2. Community Hospital of San Bernardino also failed to prevent one employee from unauthorized access of three patients' medical information. "The facility failed to maintain patient privacy of information by not advising three patients of a visitor's presence during collection of registration information. This failure had the potential for unauthorized persons to use the disclosed information in a way not authorized by the patients, such as identity theft or other unauthorized uses," according to state documents. The hospital reported the incident to state officials.
Officials for Community Hospital of San Bernardino released a statement in response to the fines.
3. Ronald Reagan UCLA Medical Center was fined $95,000 after the facility self-reported an incident in which two employees breached the medical records of a deceased patient that press reports linked to Michael Jackson.

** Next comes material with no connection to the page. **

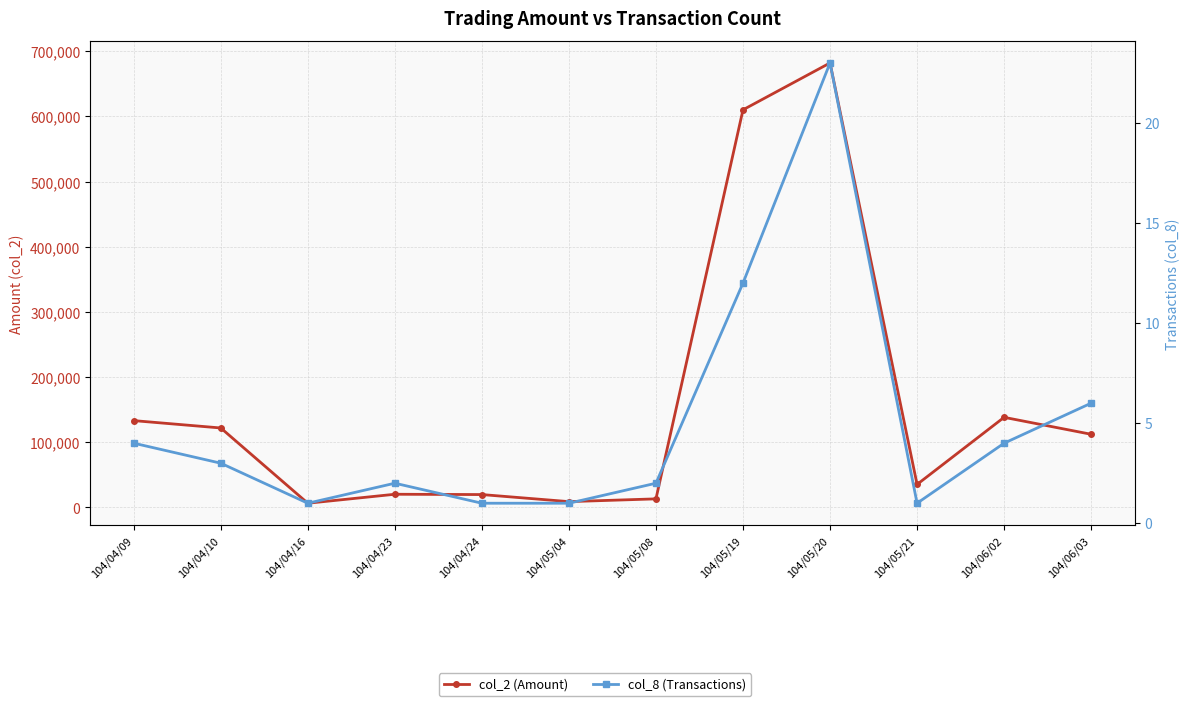

At which label does col_2 (Amount) first exceed 112320?

104/04/09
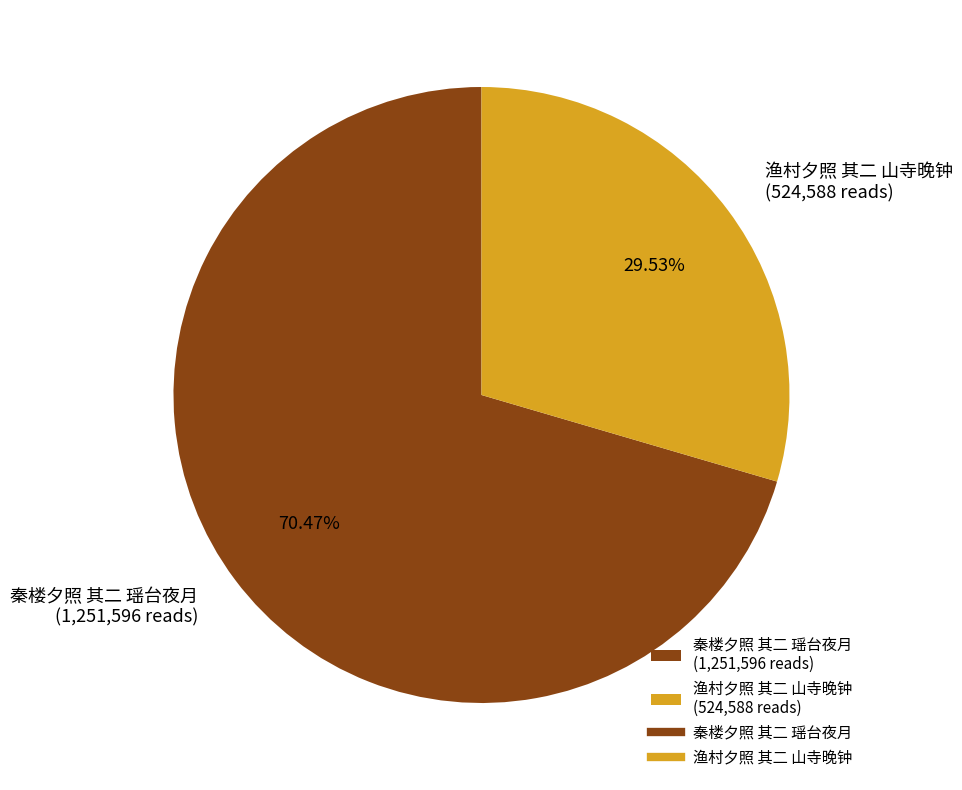

Is it true that 秦楼夕照 其二 瑶台夜月 is 78% of the pie?

False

In that case, a state document said two employees, one with "School of Medicine Department of Medicine" and another with the "Department of Pathology and Medical Support Services inappropriately accessed Protected Health Information of a deceased patient."
The document said, "both employees were placed on investigatory leave and Human Resources was processing employment termination."
The facility also reported additional breaches by two contract employees who "admitted inappropriate access, they were curious."
UCLA stated that in the last three years it "has made a determined effort to train and test its employees on patient privacy laws and implemented a wide range of safeguards to ensure patient confidentiality. Our vigilant monitoring detected these breaches, which we self-reported to the California Department of Public Health. The individuals involved were dismissed."
4. Enloe Medical Center in Chico received a $130,000 fine, which documents say resulted when the hospital failed to prevent one employee and six employees of local physician's practices from accessing one patient's medical records. The violation involved one employee giving unauthorized access to the other employees.
However, Enloe officials say they will challenge the fine, which it self-reported. "Enloe immediately began to mitigate the breach upon discovery, and continues to monitor and safeguard patient privacy," the hospital said in a statement. "Enloe also provides code of conduct training during new employee orientation and as part of annual competency modules. These safeguards were taken at each location of the breach, however access was misused."
"Enloe Medical Center goes above and beyond the requirements of the law to protect patient privacy, which is the reason we were able to detect the breach," said Mike Wiltermood, Enloe's chief executive officer. "From our perspective, Enloe Medical Center's early detection of the patient information breach, along with our long-standing safeguards and privacy processes, were not taken into consideration as the law clearly allows when CDPH chose to apply the $130,000 administrative penalty," Wiltermood said.